ASE Develops Mentoring Program for Automotive Industry
The National Institute for Automotive Service Excellence (ASE) has partnered with an online training provider to develop a mentoring program for the automotive industry.
The ASE Education Foundation and Overland Park, Kan.-based S/P2 will develop and distribute The Workplace Mentoring System, a mentoring program for the automotive industry. ASE says the program is designed to help businesses identify and train service personnel to become mentors to students and entry-level employees. This program will be available to the entire industry: automotive service, medium/heavy truck, and collision repair and refinishing.
In early 2017, S/P2, ASE, and the ASE Education Foundation met regarding one of the biggest issues the automotive industry faces: the technician shortage. The organizations discussed the issue of how to mentor young technicians as they enter the automotive industry.

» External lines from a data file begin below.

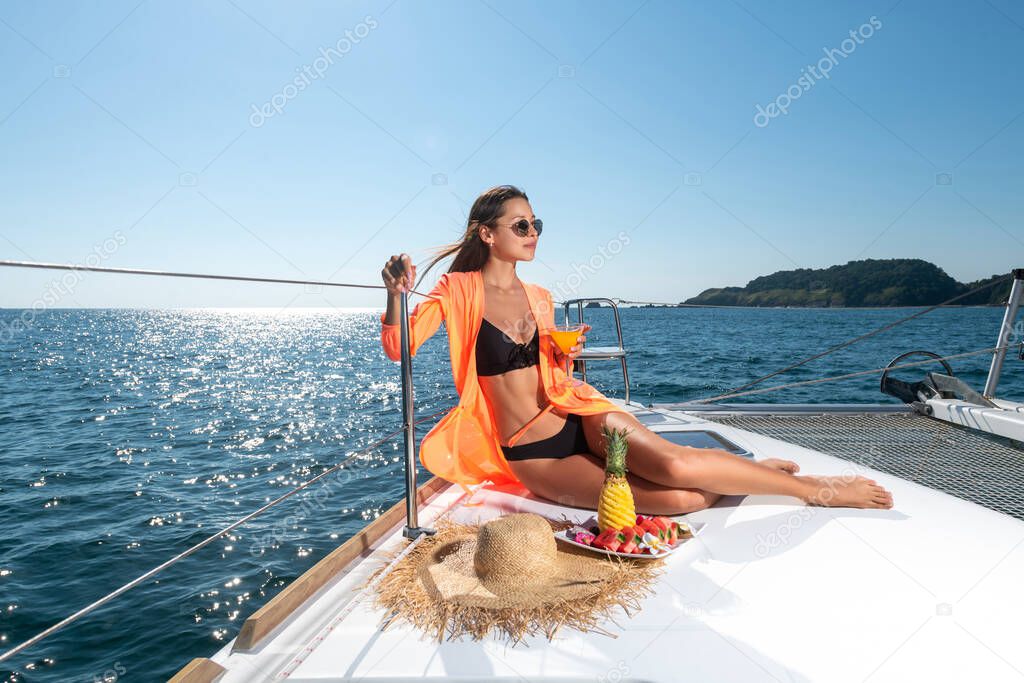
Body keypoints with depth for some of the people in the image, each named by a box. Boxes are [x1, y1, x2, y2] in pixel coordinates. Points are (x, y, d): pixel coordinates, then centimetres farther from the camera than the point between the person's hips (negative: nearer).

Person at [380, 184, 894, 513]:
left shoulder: (540, 299, 8)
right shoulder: (460, 290, -7)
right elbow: (398, 347, -12)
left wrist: (566, 355, -3)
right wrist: (396, 293, -28)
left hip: (578, 418, 4)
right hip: (531, 456, -4)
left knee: (674, 463, -27)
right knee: (681, 498, -18)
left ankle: (752, 470, 4)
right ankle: (813, 491, 2)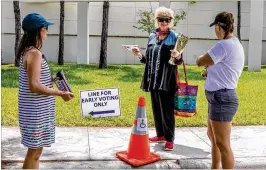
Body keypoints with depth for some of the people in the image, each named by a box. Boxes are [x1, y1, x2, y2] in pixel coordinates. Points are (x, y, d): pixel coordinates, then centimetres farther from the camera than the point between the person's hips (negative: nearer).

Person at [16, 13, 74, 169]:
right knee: (34, 152, 2)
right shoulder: (35, 53, -19)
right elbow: (34, 86, -24)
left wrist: (51, 80, 14)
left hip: (35, 109, 10)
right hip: (36, 111, -10)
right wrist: (60, 93, -18)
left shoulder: (27, 51, 10)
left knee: (35, 150, 19)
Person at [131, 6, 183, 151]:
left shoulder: (174, 38, -5)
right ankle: (160, 135, 28)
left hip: (167, 80, -5)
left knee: (167, 110, -2)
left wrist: (177, 56, -26)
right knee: (156, 109, 14)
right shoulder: (152, 36, 9)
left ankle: (169, 139, 8)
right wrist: (139, 55, -4)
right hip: (153, 79, 6)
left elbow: (179, 61, -5)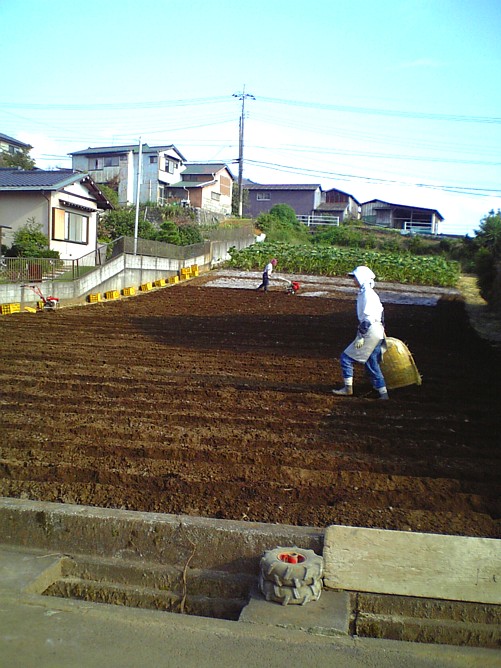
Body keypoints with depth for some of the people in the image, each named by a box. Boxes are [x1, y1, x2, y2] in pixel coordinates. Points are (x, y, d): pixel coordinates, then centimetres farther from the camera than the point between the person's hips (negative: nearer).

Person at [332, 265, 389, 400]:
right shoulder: (368, 293, 15)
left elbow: (368, 318, -21)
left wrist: (361, 336, -20)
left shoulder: (367, 294, -16)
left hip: (370, 332, -10)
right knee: (372, 364, 12)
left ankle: (348, 388, 5)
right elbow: (381, 313, 21)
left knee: (346, 357, -1)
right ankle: (383, 393, 14)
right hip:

S/P2 has created the Workplace Mentoring System which offers online courses covering the roles of the three key players – the mentor, the mentee, and the manager. The courses explain the roles and responsibilities of a mentor and a mentee, as well as laying out the responsibilities of the manager who should oversee the mentor-mentee relationship. It includes content from choosing the mentor and hiring the mentee, to handling business decisions such as pay plans and tool issues.
“Mentoring is an essential component of a successful ’grow your own’ employee process,” says Trish Serratore, president of the ASE Education Foundation.
"S/P2 has created an online mentoring program that focuses on the mentor and the mentee. It also allows the instructor to be involved, to monitor, and to be a resource. We see this opportunity to team up with S/P2 as a way to help the industry grow the next generation of technicians, both in the classroom and in the shop.”
To provide a complete mentoring system, S/P2 knew we had to provide a framework for the tasks shops should use to train and evaluate an entry-level technician, according to Kyle Holt, president.
“The ASE Education Foundation task lists, formerly known as the NATEF task lists, are used in hundreds of automotive schools and are industry-generated and industry-approved. Working together allowed us to provide a mentoring program with task lists for automotive service, medium/heavy truck, collision repair and refinish, and collision estimators. By teaming up with the ASE Education Foundation, industry can use the same road map that is widely used across education, with the flexibility to customize the task list to fit their facility’s specific needs,” says Holt.
Next steps for the two groups are to fully integrate the ASE Education Foundation tasks into the Workplace Mentoring System and to develop a pricing model for accredited and non-accredited programs and ASE Education Foundation partners. In addition, the development of downloadable, customizable task lists, as well as mentoring tracking via computer, tablet, or phone, is under way.
“Those shops who are going to thrive will have to grow their own technicians,” says Holt. “With the Workplace Mentoring system, we want to give the forward-thinking shops a true competitive advantage.”